### SOURCE INFORMATION ###

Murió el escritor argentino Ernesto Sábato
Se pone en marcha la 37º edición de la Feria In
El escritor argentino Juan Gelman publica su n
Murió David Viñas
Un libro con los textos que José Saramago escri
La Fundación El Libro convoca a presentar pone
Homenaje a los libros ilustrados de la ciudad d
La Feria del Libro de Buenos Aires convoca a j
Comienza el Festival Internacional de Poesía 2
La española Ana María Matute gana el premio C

###

Can you reproduce every line of the entries above, character for character?

■ TASK OUTPUT ■
Murió el escritor argentino Ernesto Sábato
Se pone en marcha la 37º edición de la Feria In
El escritor argentino Juan Gelman publica su n
Murió David Viñas
Un libro con los textos que José Saramago escri
La Fundación El Libro convoca a presentar pone
Homenaje a los libros ilustrados de la ciudad d
La Feria del Libro de Buenos Aires convoca a j
Comienza el Festival Internacional de Poesía 2
La española Ana María Matute gana el premio C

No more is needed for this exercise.